Discharging Taxes in Bankruptcy: What is a "Tax?"

Know what kind of taxes you owe before you file a bankruptcy case. Getty Images

Discharging Taxes in Bankruptcy: What is a “Tax?”

In this series of articles, we’re looking at whether taxes can be discharged in a bankruptcy case. We know that some taxes can be discharged - that is, the taxpayer or debtor will be relieved of the liability for paying the tax. To determine which taxes will be discharged, we must look at a number of factors, including when the return was filed, whether the tax was assessed after the return was filed, etc.

In this article, we look at the fundamental question of what we mean when we use the word “tax.” 

When anyone brings up taxes, especially the first of the year, many people think of April 15 and the income tax that’s taken out of our paychecks or that we are supposed to set aside if we are self employed. Others likely think of the tax on property that is used to support local services, including hospital districts and utility districts. Here is a brief explanation of the types of tax you may encounter in your personal and your business lives.  

Income Tax: Of course, residents of the United States pay a tax on their income to the federal government. In addition to federal income taxes, many states and some municipalities require that their residents pay a tax on income.
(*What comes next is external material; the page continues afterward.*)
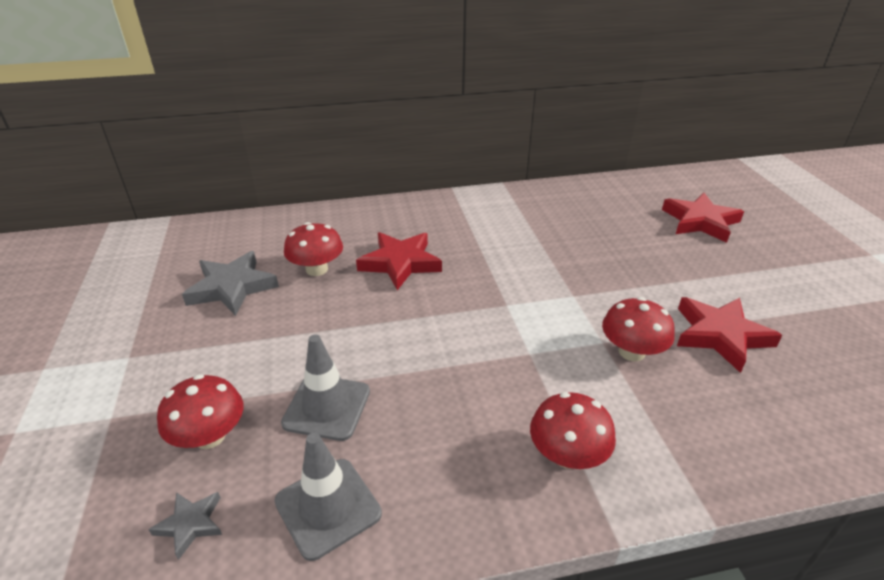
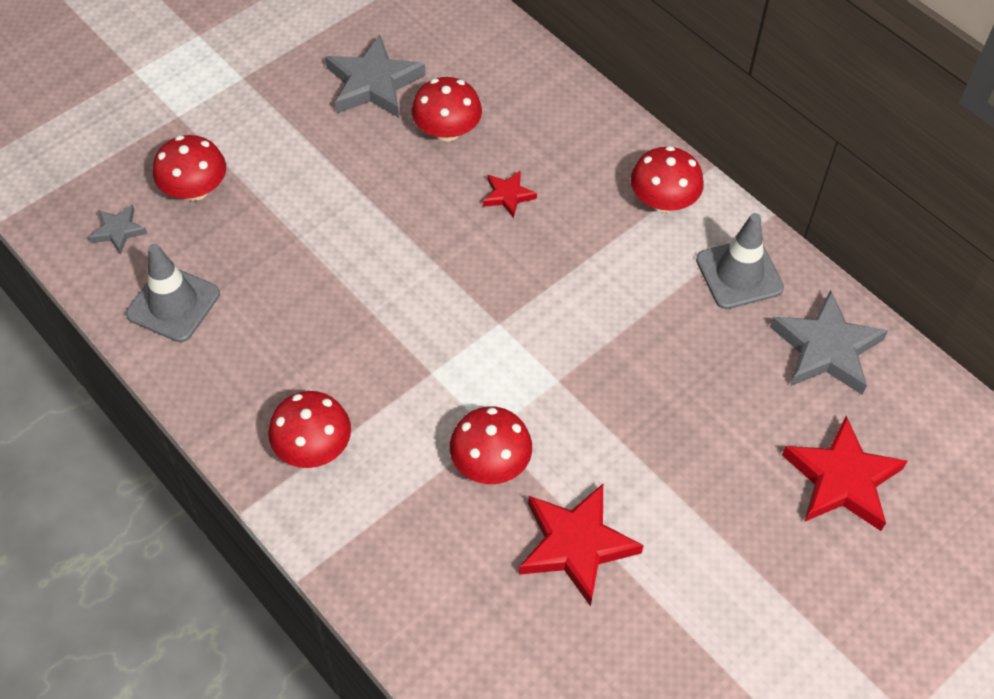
camera: 60 degrees right, 20 degrees up
grey traffic cone [281,334,370,441] -> grey traffic cone moved to [696,213,784,309]
red star [356,232,442,290] -> red star [483,170,537,218], size x0.52
none -> red mushroom [631,146,704,212]
none -> grey star [770,290,888,395]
Payroll Taxes: In addition to state and federal income taxes, payroll taxes are those amounts that individual taxpayers fork over for Social Security old age benefits and disability benefits, Medicare (also called FICA) and Federal (FUTA) and state unemployment taxes.
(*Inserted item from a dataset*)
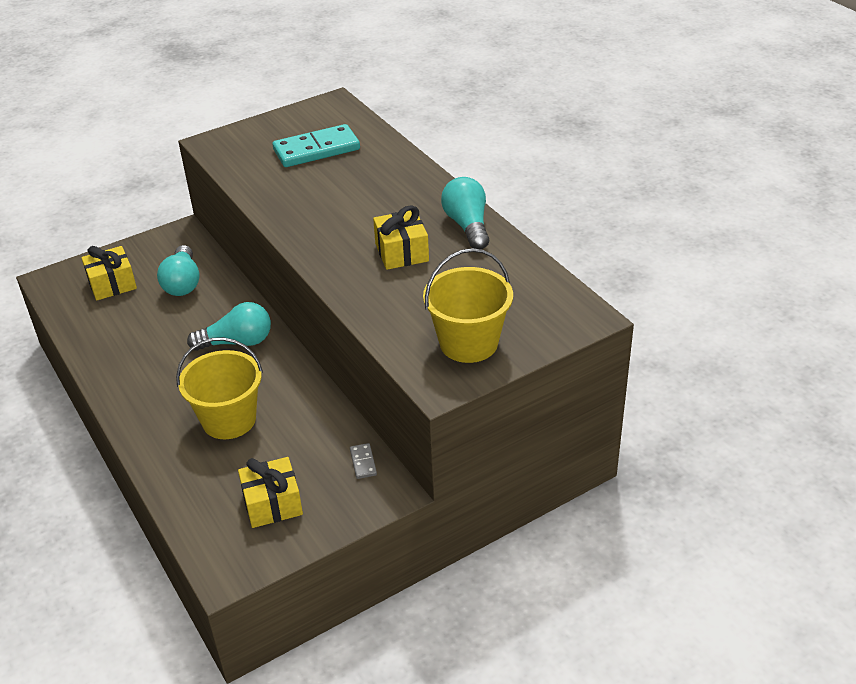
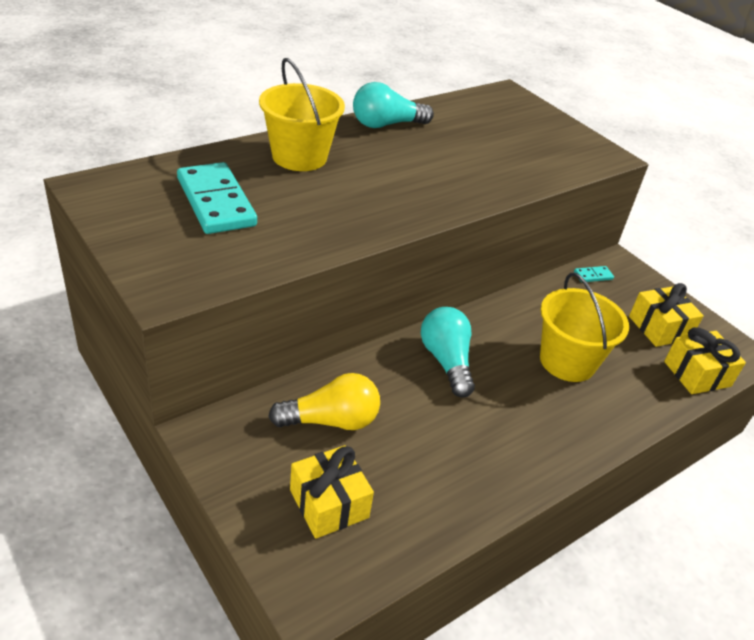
camera: 100 degrees left, 0 degrees up
turquoise light bulb [157,245,200,296] -> yellow light bulb [268,373,380,430]
grey domino [350,443,377,479] -> turquoise domino [574,266,614,282]
yellow gift [373,205,429,270] -> yellow gift moved to [664,327,746,394]
yellow bucket [423,248,513,363] -> yellow bucket moved to [259,58,345,171]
Trust Fund Taxes: The amounts withheld by an employer from an employee’s paycheck and held for the benefit of the government before they are remitted to the government. They are called “trust fund” taxes because they are held by the employer for the government in trust or for safekeeping. Here is an example: Mary employs Teddy.
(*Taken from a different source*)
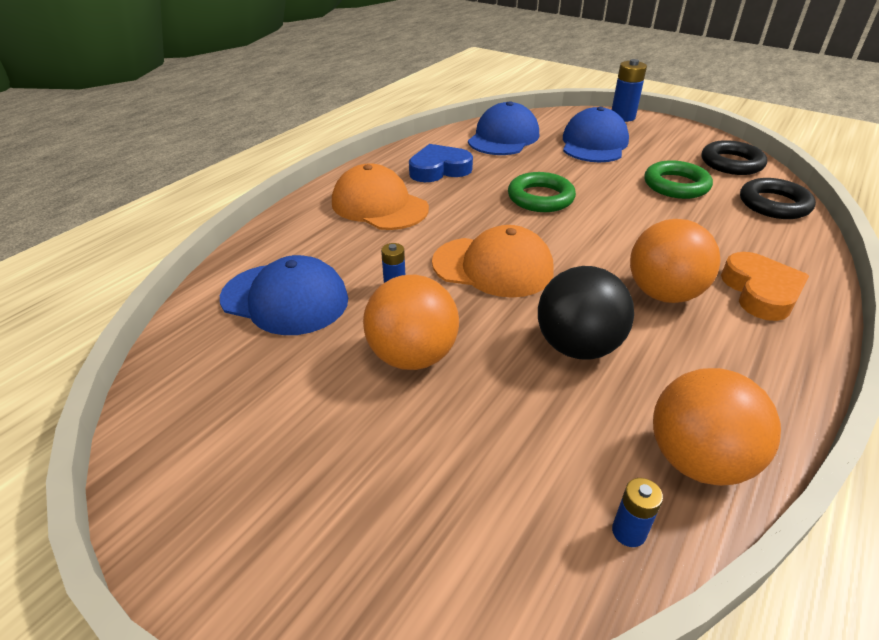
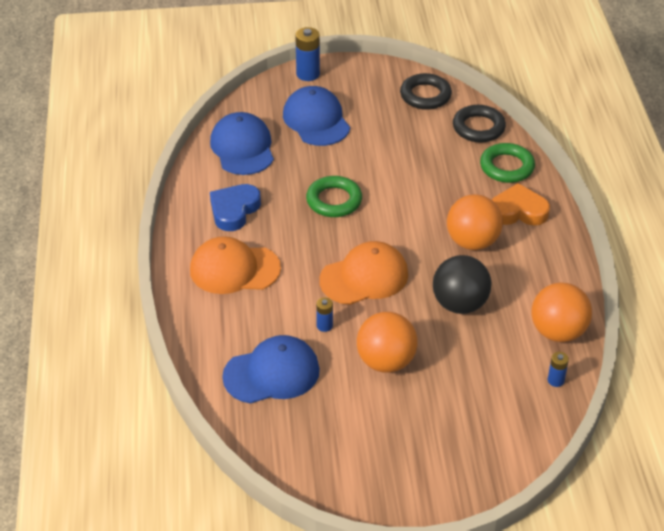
camera: 40 degrees left, 5 degrees up
green ring [644,160,713,199] -> green ring moved to [480,143,535,183]
orange heart [721,252,809,321] -> orange heart turned 45 degrees counterclockwise [492,183,550,226]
Every week, Mary pulls out $100 from Teddy’s pay to cover his income taxes, Social Security and Medicare. Periodically, Mary sends that money to the IRS. While those funds are in her possession, she is holding them in trust for the benefit of the government.

Property Tax: Property taxes can be levied on real estate, including land and improvements like a house or farm buildings. Property taxes are also often levied against personal property like cars, inventory, even furniture and appliances.

Sales Tax: Sales tax is that amount added to the sale of goods and some services that benefits a state or local taxing authority.

Excise Tax: Excise taxes are charged on specific items or services and are usually included in the price. For instance, many of the taxes on a gallon of gasoline or a six pack of beer are excise taxes imposed by the federal government.

Estate Tax: Estate Tax is levied against the estate of a deceased person before the property is distributed to the heirs. The estate includes all of the property and property rights someone owned when she was alive.

Capital Gains Tax: A capital gains tax is paid on profits made on the sale of property. If you bought a painting at $100 and sold it ten years later for $300, your capital gain on that sale is $200, and you would have pay taxes on the $200.

Value Added Tax: This is a tax added to the cost of a product at various steps in the manufacturing process designed to reflect the value added by the step. Value added taxes are more popular in Europe and other parts of the world than in the United States.